En vouloir davantage.
jour 39.
Peu de code, mais beaucoup de lecture. Même si j’ai une date butoire pour la sortie de la version 0.0.1, prendre du temps pour lire des thèses, papiers universitaires ou même comprendre des concepts, c’est grave le turfu puis cela m’aide à mieux conceptualiser mon écosystème. Étant donné que je souhaite connaitre un maximum de choses sur les possibilités, les améliorations, les choses à ne surtout pas faire. Il faut aller dénicher des vieux langages, jouets avec d’anciens compilateurs — ils peuvent cacher des concepts intéressants surtout les anciens compilos dont l’exigence requise pour avoir un programme qui tourne était haute.
Parfois, je passe des heures, à lire sans forcément coder, tant que mon cerveau fait un travail, ces heures ne seront pas vaines une fois que celui-ci aura digéré l’ensemble des informations qu’il a reçues. Bon ça va mettre un peu de temps, mon cerveau est un peu long à la détente voir très long.
Puis j’en apprends vachement sur la science informatique, j’ai maintenant une conviction sans faille que c’est vraiment ma passion. J’aurais tellement aimé en faire mon métier, mais les places sont tellement rares. Lorsqu’il y en a, ces postes sont directement prisent par des personnes sortant de grandes écoles du monde entier.

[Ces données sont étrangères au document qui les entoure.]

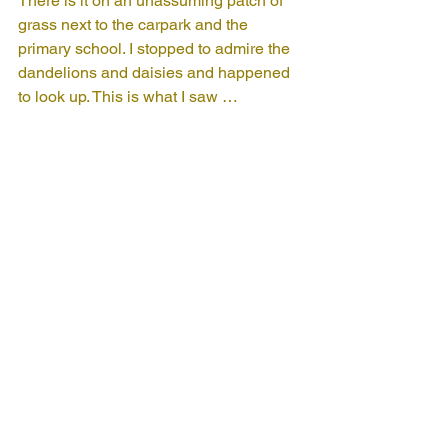
There is it on an unassuming patch of 
grass next to the carpark and the 
primary school. I stopped to admire the 
dandelions and daisies and happened 
to look up. This is what I saw …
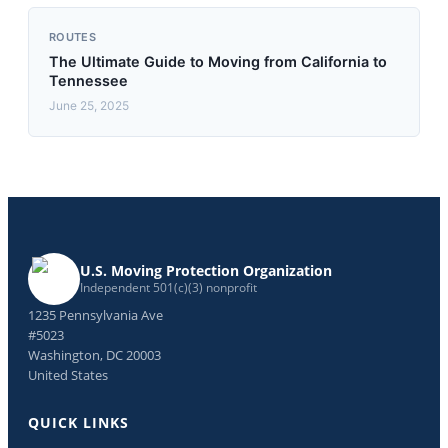
ROUTES
The Ultimate Guide to Moving from California to
Tennessee
June 25, 2025
U.S. Moving Protection Organization
Independent 501(c)(3) nonprofit
1235 Pennsylvania Ave
#5023
Washington, DC 20003
United States
QUICK LINKS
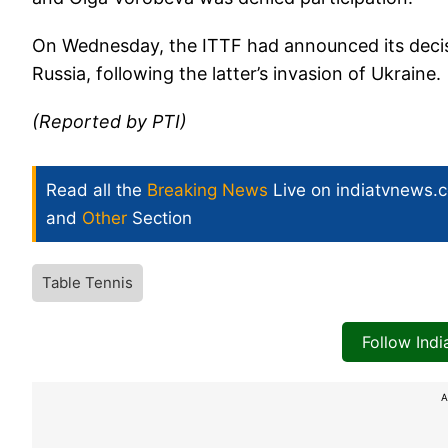
On Wednesday, the ITTF had announced its decis
Russia, following the latter’s invasion of Ukraine.
(Reported by PTI)
Read all the
Breaking News
Live on indiatvnews.
and
Other
Section
Table Tennis
Follow Ind
A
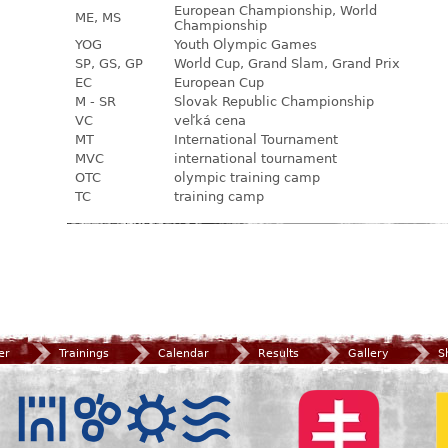
European Championship, World
ME, MS
Championship
YOG
Youth Olympic Games
SP, GS, GP
World Cup, Grand Slam, Grand Prix
EC
European Cup
M - SR
Slovak Republic Championship
VC
veľká cena
MT
International Tournament
MVC
international tournament
OTC
olympic training camp
TC
training camp
er
Trainings
Calendar
Results
Gallery
S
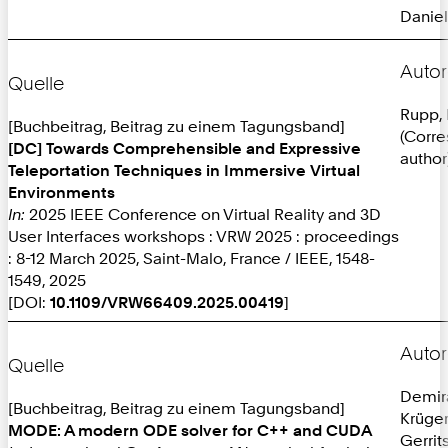
Daniel
Autor
Quelle
Rupp, 
[Buchbeitrag, Beitrag zu einem Tagungsband]
(Corr
[DC] Towards Comprehensible and Expressive
author
Teleportation Techniques in Immersive Virtual
Environments
In:
2025 IEEE Conference on Virtual Reality and 3D
User Interfaces workshops : VRW 2025 : proceedings
: 8-12 March 2025, Saint-Malo, France / IEEE, 1548-
1549, 2025
[DOI:
10.1109/VRW66409.2025.00419
]
Autor
Quelle
Demira
[Buchbeitrag, Beitrag zu einem Tagungsband]
Krüger
MODE: A modern ODE solver for C++ and CUDA
Gerrit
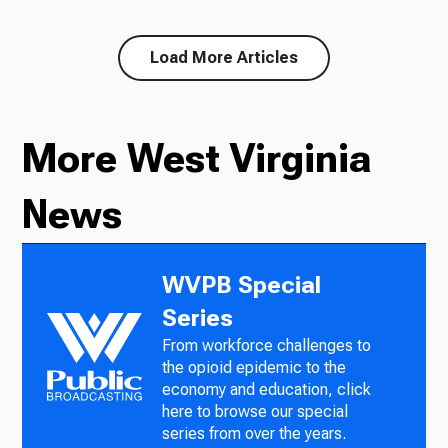
Load More Articles
More West Virginia
News
WVPB Special
Series
From workforce challenges to
the opioid epidemic to the
economy and education, click
here to browse our special
series from over the years.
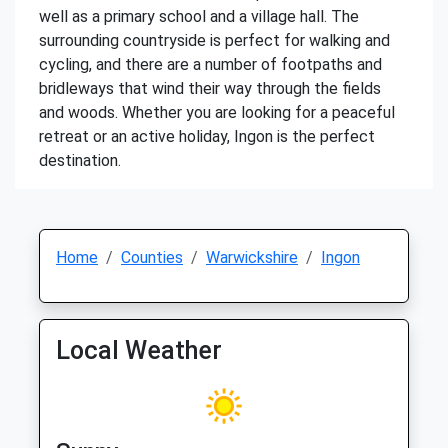
well as a primary school and a village hall. The
surrounding countryside is perfect for walking and
cycling, and there are a number of footpaths and
bridleways that wind their way through the fields
and woods. Whether you are looking for a peaceful
retreat or an active holiday, Ingon is the perfect
destination.
Home
Counties
Warwickshire
Ingon
Local Weather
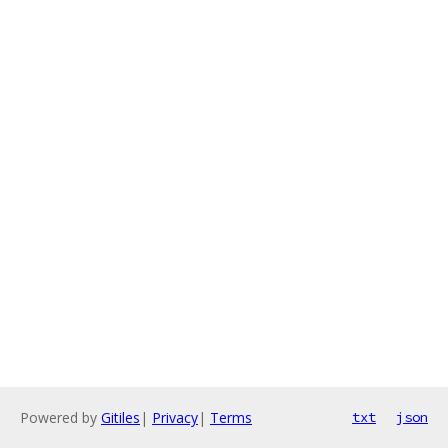
Powered by
Gitiles
|
Privacy
|
Terms
txt
json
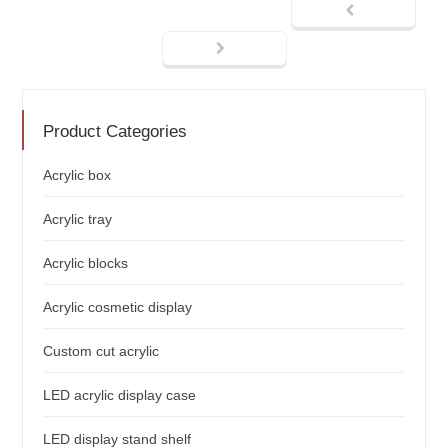
Product Categories
Acrylic box
Acrylic tray
Acrylic blocks
Acrylic cosmetic display
Custom cut acrylic
LED acrylic display case
LED display stand shelf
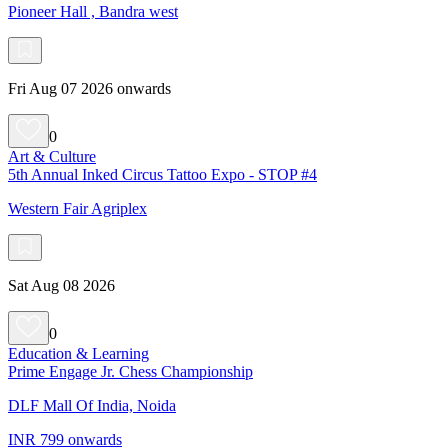
Pioneer Hall , Bandra west
Fri Aug 07 2026 onwards
0
Art & Culture
5th Annual Inked Circus Tattoo Expo - STOP #4
Western Fair Agriplex
Sat Aug 08 2026
0
Education & Learning
Prime Engage Jr. Chess Championship
DLF Mall Of India, Noida
INR 799 onwards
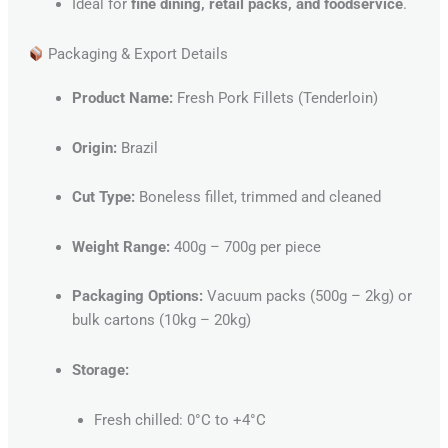
Ideal for
fine dining, retail packs, and foodservice
.
Packaging & Export Details
Product Name:
Fresh Pork Fillets (Tenderloin)
Origin:
Brazil
Cut Type:
Boneless fillet, trimmed and cleaned
Weight Range:
400g – 700g per piece
Packaging Options:
Vacuum packs (500g – 2kg) or
bulk cartons (10kg – 20kg)
Storage:
Fresh chilled: 0°C to +4°C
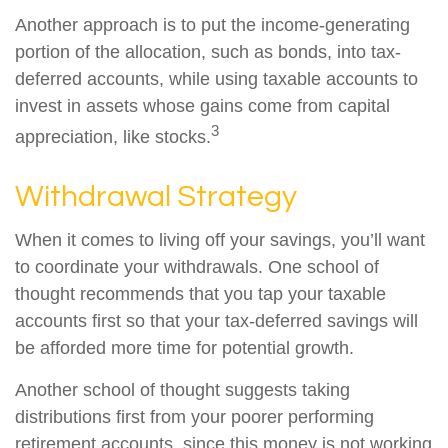
Another approach is to put the income-generating
portion of the allocation, such as bonds, into tax-
deferred accounts, while using taxable accounts to
invest in assets whose gains come from capital
3
appreciation, like stocks.
Withdrawal Strategy
When it comes to living off your savings, you’ll want
to coordinate your withdrawals. One school of
thought recommends that you tap your taxable
accounts first so that your tax-deferred savings will
be afforded more time for potential growth.
Another school of thought suggests taking
distributions first from your poorer performing
retirement accounts, since this money is not working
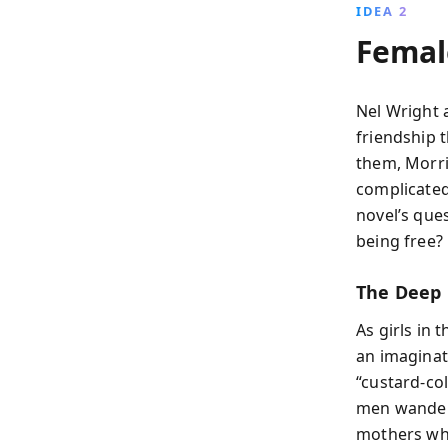
IDEA 2
Female
Nel Wright 
friendship 
them, Morri
complicated
novel’s qu
being free?
The Deep 
As girls in 
an imaginat
“custard-co
men wander a
mothers who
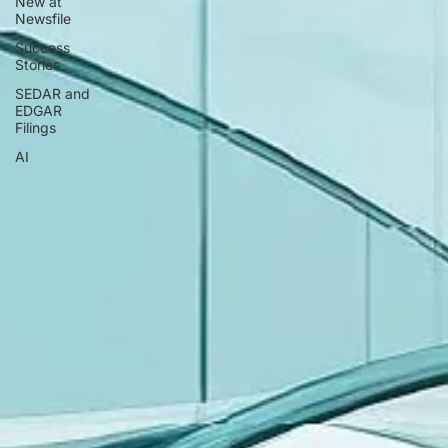
New at
Newsfile
Success
Stories
SEDAR and
EDGAR
Filings
AI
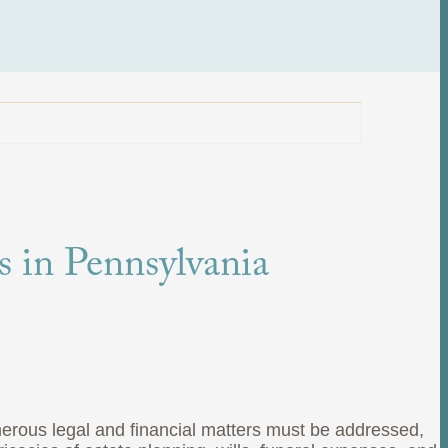
s in Pennsylvania
merous legal and financial matters must be addressed,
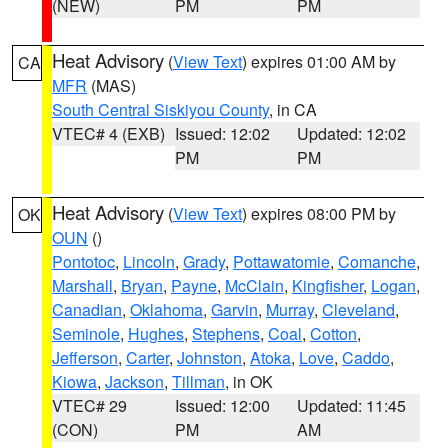
(NEW)
PM
PM
Heat Advisory
(
View Text
) expires 01:00 AM by
CA
MFR
(MAS)
South Central Siskiyou County
, in CA
VTEC# 4 (EXB)
Issued: 12:02
Updated: 12:02
PM
PM
Heat Advisory
(
View Text
) expires 08:00 PM by
OK
OUN
()
Pontotoc
,
Lincoln
,
Grady
,
Pottawatomie
,
Comanche
,
Marshall
,
Bryan
,
Payne
,
McClain
,
Kingfisher
,
Logan
,
Canadian
,
Oklahoma
,
Garvin
,
Murray
,
Cleveland
,
Seminole
,
Hughes
,
Stephens
,
Coal
,
Cotton
,
Jefferson
,
Carter
,
Johnston
,
Atoka
,
Love
,
Caddo
,
Kiowa
,
Jackson
,
Tillman
, in OK
VTEC# 29
Issued: 12:00
Updated: 11:45
(CON)
PM
AM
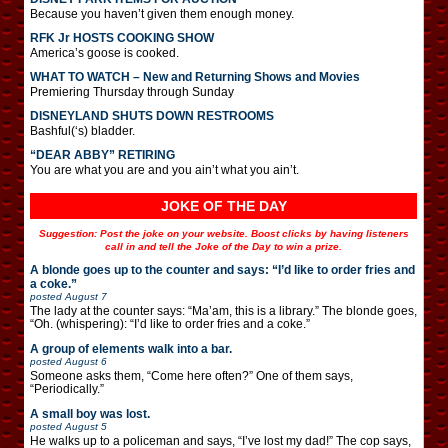
Because you haven’t given them enough money.
RFK Jr HOSTS COOKING SHOW
America’s goose is cooked.
WHAT TO WATCH – New and Returning Shows and Movies
Premiering Thursday through Sunday
DISNEYLAND SHUTS DOWN RESTROOMS
Bashful(‘s) bladder.
“DEAR ABBY” RETIRING
You are what you are and you ain’t what you ain’t.
JOKE OF THE DAY
Suggestion: Post the joke on your website. Boost clicks by having listeners
call in and tell the Joke of the Day to win a prize.
A blonde goes up to the counter and says: “I’d like to order fries and
a coke.”
posted
August 7
The lady at the counter says: “Ma’am, this is a library.” The blonde goes,
“Oh. (whispering): “I’d like to order fries and a coke.”
A group of elements walk into a bar.
posted
August 6
Someone asks them, “Come here often?” One of them says,
“Periodically.”
A small boy was lost.
posted
August 5
He walks up to a policeman and says, “I’ve lost my dad!” The cop says,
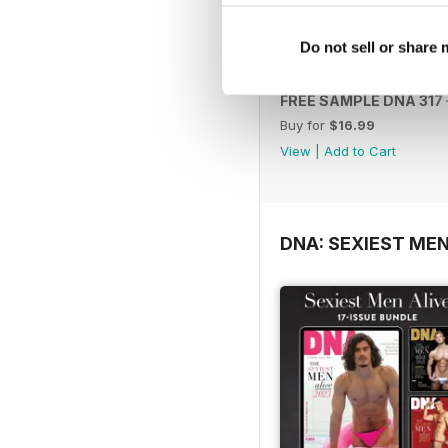
Do not sell or share
FREE SAMPLE DNA 317 –
Buy for
$16.99
View
|
Add to Cart
DNA: SEXIEST MEN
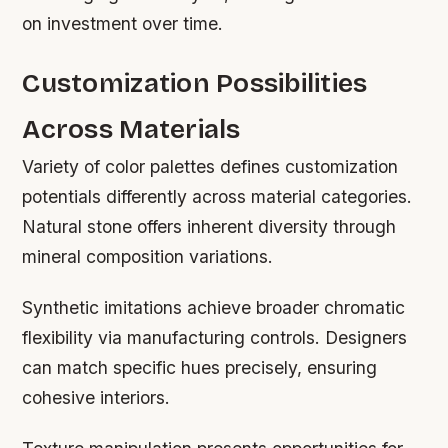
on investment over time.
Customization Possibilities
Across Materials
Variety of color palettes defines customization
potentials differently across material categories.
Natural stone offers inherent diversity through
mineral composition variations.
Synthetic imitations achieve broader chromatic
flexibility via manufacturing controls. Designers
can match specific hues precisely, ensuring
cohesive interiors.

attendre que la roue tourne.
Je pense que c’est pour ces raisons que je travaille sur mon projet. Pas le temps d’attendre qu’un jour ce job viendra. Hors de question, je fais mon truc — je kiffe ma race et c’est tout ce qui m’importe. Bien sûr que j’aurai souhaité suivre des cours dans une école spécialisée en science informatique — mon destin a été tout autre (heureusement). Cela ne m’empêche pas de passer des heures à décortiquer un minuscule concept, à constamment tokeniser ou parser tout ce que je vois autour de moi. Même à l’oral quand on me parle, je m’amuse à compiler ce qu’on me dit et m’amuse avec le résultat obtenu dans ma tête.
Ce que je veux dire, c’est que tu n’as pas forcément besoin d’un diplôme pour être un chercheur. La seule chose dont tu as besoin c’est la curiosité véritable. Celle de l’obsession, celle du dépassement de soi, celle qui te pousse à t’intéresser à des choses que tu ne connais pas.
qu’est-ce que ça va donner lorsque je vais arriver au niveau du métal ?
Je suis encore très haut niveau, mais en descendant davantage vers l’assembleur, ma perspective va changer. Je prends mon temps… la route est interminable, mais rien que d’entrevoir cette possibilité, je suis pressé d’y arriver.